FIG. 4 shows a definition of a spray angle of the fuel spray injected from the fuel injection valve. The fuel spray from the fuel injection valve shown on the left side of FIG. 4 indicates a status where the fuel spray injected from the fuel injection valve 1 is formed with two directional sprays 18 a and 18 b (viewed from an extension line of a line B-B in FIG. 3). The directionalities of the two directional sprays correspond to the two fuel injection directions shown in FIG. 3. The spray 18 a is formed with the group of the nozzle holes 7 a and 7 b, 7 c and 7 d, and 9 a and 9 b in the left half nozzle plate region to the drawing sheet surface with reference to the line B-B in FIG. 3. The spray 18 b is similarly formed with the group of the nozzle holes 8 a and 8 b, 8 c and 8 d, and 10 a and 10 b in the right half nozzle plate region to the drawing sheet surface. The fuel spray from the fuel injection valve shown on the right side of FIG. 4 is viewed from an extension line of a line A-A orthogonal to the line B-B in FIG. 3.

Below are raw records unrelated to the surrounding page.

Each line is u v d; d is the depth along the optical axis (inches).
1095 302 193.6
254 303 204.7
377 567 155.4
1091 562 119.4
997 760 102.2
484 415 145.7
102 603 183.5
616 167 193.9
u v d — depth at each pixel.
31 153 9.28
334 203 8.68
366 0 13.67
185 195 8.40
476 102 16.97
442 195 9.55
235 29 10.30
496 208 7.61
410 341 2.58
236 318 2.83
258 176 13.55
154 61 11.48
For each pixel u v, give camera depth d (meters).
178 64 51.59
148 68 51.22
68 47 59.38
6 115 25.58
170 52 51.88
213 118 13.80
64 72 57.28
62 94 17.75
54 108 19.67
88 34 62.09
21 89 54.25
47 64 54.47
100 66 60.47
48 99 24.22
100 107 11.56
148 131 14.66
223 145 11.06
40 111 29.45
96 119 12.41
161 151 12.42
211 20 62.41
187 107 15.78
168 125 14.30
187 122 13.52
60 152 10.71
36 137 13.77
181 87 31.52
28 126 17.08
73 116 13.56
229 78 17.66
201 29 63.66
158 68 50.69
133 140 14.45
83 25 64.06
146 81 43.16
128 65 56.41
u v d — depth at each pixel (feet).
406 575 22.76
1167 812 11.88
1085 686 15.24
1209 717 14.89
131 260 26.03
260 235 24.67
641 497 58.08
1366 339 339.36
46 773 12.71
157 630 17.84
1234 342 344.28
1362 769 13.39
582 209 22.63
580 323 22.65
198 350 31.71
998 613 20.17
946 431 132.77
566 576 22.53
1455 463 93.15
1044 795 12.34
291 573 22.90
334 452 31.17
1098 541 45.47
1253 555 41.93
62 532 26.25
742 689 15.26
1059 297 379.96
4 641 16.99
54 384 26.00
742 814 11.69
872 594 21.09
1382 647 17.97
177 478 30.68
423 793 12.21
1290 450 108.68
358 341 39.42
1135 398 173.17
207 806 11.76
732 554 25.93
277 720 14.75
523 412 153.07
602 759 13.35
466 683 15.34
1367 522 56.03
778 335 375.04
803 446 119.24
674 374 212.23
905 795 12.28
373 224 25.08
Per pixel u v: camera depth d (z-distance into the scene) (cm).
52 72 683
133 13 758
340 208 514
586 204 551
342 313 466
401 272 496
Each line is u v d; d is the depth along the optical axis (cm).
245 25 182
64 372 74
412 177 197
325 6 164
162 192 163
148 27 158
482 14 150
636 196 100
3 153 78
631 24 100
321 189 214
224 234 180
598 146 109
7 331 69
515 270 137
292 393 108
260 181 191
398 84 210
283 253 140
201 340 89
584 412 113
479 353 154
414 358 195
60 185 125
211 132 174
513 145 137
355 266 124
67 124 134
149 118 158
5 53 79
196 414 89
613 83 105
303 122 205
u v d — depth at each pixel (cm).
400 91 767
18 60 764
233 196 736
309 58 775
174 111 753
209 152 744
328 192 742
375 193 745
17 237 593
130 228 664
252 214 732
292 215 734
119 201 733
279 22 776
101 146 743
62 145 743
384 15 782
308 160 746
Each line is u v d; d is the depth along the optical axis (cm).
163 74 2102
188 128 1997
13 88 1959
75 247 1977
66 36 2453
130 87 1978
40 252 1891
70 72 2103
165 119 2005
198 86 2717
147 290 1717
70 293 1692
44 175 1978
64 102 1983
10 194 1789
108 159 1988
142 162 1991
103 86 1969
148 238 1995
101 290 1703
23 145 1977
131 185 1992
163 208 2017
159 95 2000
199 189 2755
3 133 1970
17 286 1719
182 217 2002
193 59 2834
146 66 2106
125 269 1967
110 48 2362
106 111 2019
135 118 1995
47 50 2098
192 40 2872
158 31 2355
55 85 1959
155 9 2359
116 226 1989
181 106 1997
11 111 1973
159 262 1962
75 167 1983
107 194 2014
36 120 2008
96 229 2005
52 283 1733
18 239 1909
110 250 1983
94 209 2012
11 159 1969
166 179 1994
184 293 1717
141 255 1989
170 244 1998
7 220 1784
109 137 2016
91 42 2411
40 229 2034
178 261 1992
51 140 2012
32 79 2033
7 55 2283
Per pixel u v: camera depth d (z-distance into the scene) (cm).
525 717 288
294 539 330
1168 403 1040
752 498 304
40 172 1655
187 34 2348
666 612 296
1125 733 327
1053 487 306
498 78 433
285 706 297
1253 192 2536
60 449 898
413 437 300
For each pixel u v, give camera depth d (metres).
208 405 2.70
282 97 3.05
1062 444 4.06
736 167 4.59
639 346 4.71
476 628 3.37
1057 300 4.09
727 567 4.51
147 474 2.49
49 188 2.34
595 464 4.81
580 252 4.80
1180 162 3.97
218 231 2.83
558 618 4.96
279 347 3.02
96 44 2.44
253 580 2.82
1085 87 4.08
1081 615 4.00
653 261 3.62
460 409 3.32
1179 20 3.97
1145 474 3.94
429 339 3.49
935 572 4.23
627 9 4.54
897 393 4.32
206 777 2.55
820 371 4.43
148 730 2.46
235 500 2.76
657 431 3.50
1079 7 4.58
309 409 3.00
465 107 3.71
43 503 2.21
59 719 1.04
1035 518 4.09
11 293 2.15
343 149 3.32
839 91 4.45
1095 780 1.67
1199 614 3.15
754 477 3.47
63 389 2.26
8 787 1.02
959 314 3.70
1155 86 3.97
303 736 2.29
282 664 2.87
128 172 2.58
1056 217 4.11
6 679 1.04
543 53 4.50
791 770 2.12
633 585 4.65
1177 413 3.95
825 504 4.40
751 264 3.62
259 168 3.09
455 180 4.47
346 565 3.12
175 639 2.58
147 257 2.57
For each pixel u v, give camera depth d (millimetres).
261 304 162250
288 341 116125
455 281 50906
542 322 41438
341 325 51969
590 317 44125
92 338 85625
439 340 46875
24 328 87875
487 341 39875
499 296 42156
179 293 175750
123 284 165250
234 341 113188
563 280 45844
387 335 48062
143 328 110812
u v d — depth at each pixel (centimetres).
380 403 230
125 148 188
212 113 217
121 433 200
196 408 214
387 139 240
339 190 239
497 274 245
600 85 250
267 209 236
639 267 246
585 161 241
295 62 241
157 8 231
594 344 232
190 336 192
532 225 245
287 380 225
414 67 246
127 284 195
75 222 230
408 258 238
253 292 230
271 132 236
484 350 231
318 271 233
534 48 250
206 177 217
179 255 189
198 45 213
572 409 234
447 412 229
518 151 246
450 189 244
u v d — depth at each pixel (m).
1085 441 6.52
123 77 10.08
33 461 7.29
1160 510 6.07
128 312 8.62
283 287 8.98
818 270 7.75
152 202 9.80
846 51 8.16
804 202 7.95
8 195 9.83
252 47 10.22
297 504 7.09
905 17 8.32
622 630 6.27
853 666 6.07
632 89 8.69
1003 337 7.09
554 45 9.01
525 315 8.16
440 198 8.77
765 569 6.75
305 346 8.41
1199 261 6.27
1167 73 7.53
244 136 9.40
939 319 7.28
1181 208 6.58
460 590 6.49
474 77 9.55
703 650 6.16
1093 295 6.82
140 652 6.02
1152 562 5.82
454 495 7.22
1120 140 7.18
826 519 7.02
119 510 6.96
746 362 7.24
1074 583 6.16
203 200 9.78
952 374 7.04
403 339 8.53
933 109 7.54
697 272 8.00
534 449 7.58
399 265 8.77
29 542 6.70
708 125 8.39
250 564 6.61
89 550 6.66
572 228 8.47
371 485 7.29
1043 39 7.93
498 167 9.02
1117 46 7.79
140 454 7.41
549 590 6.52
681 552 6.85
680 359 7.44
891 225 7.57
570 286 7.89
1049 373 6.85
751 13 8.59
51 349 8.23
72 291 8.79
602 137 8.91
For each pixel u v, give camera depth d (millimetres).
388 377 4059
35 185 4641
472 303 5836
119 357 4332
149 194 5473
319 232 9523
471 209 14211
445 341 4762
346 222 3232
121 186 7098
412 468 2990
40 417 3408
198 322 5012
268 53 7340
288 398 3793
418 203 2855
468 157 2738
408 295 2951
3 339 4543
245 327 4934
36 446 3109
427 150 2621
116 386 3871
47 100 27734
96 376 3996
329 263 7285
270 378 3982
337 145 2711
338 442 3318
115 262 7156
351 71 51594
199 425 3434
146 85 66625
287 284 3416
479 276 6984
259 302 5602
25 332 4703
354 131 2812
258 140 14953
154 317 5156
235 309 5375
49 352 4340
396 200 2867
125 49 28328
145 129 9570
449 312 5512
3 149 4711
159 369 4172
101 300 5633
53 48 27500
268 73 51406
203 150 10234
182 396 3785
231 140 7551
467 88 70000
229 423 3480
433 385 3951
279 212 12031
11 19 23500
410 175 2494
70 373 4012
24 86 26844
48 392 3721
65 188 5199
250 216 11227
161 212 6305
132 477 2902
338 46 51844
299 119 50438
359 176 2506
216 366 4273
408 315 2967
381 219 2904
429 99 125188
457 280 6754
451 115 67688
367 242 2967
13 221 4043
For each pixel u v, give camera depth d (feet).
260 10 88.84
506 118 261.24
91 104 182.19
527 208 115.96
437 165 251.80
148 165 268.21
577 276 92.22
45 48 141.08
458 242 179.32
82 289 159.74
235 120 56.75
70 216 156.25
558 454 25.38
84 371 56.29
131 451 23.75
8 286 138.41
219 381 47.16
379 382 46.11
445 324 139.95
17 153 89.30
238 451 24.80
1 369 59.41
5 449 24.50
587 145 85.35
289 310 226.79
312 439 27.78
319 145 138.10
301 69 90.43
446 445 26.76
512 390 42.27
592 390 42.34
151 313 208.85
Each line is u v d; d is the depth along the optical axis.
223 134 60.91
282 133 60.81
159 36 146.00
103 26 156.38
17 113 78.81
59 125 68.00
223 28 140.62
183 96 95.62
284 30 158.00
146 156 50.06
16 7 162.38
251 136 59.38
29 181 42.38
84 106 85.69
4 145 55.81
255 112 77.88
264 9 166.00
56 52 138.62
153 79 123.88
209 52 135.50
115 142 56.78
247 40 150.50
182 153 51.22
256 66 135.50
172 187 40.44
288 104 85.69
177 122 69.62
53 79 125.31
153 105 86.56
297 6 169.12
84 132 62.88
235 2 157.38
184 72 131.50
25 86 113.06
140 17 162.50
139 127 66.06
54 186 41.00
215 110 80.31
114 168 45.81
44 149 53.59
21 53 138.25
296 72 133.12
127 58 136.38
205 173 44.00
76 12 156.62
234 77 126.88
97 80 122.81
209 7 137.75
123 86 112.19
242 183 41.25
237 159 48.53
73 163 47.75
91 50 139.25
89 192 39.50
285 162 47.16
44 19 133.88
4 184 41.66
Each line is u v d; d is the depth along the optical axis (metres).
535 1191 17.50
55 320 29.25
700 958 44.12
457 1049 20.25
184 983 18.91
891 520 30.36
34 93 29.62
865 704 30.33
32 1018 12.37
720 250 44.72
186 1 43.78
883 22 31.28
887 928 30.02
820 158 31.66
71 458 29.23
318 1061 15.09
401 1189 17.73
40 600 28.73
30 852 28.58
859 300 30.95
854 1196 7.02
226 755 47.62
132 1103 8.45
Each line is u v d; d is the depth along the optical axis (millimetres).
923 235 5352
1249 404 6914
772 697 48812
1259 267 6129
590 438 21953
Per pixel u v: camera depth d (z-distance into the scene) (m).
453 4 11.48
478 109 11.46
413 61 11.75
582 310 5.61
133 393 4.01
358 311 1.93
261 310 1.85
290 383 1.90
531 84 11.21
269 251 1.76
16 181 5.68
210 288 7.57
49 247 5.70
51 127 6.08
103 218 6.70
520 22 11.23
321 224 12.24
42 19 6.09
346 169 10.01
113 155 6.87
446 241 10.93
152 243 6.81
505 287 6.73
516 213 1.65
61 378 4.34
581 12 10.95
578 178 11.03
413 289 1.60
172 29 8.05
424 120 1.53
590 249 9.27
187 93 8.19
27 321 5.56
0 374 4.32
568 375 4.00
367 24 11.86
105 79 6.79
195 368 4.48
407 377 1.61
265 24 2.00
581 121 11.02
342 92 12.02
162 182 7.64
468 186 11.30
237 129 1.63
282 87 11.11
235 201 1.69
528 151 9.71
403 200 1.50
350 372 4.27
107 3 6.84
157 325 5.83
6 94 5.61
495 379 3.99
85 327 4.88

The spray angle of the two directional sprays is defined as follows (one example). That is, θ1 is defined as an angle formed between centers of the two sprays 18 a and 18 b, which is observed from a direction vertical to a plane including the two directions of the two fuel sprays 18 a and 18 b. θ2 is defined as a divergence angle of the respective sprays 18 a and 18 b, which is also observed from the direction vertical to the plane including the two directions of the two fuel sprays 18 a and 18 b. θ3 is defined as a divergence angle of a spray 19, which is observed from the right angle direction with respect to the above-mentioned plane. FIG. 4 shows two directional sprays, however, when only one direction spray is formed, the angle θ1 is not formed but the angles θ2 and θ3 are formed.
FIG. 5 schematically shows the flow of fuel in the vicinity of the fuel nozzle holes and spray pattern in the arrangement status (FIG. 3) of the conventional fuel nozzle holes (diagram observed from arrow diagram along a line B-B cross section in FIG. 3). The arrow in the figure indicates the flow direction of the fuel. The fuel passes through the flow passage formed between the valve element 3 and the conical (tapered) surface of the nozzle body 5 upon valve opening, then flows in space S on an upper surface of the nozzle plate 6, passes through the respective nozzle holes (7 a, 7 b, 7 c, 7 d, 9 a and 9 b), and injected in liquid column shape in external space. The liquid columns injected from the respective nozzle holes collide in the above-described respective pairs to form liquid films (26 a, 26 b and 26 c). The liquid films further spread in the external space by fuel inertia, and when the liquid films spread up to some extent, the ends of them become break-up to form liquid droplets (27 a, 27 b ad 27 c), thus fine atomization of fuel spray can be obtained.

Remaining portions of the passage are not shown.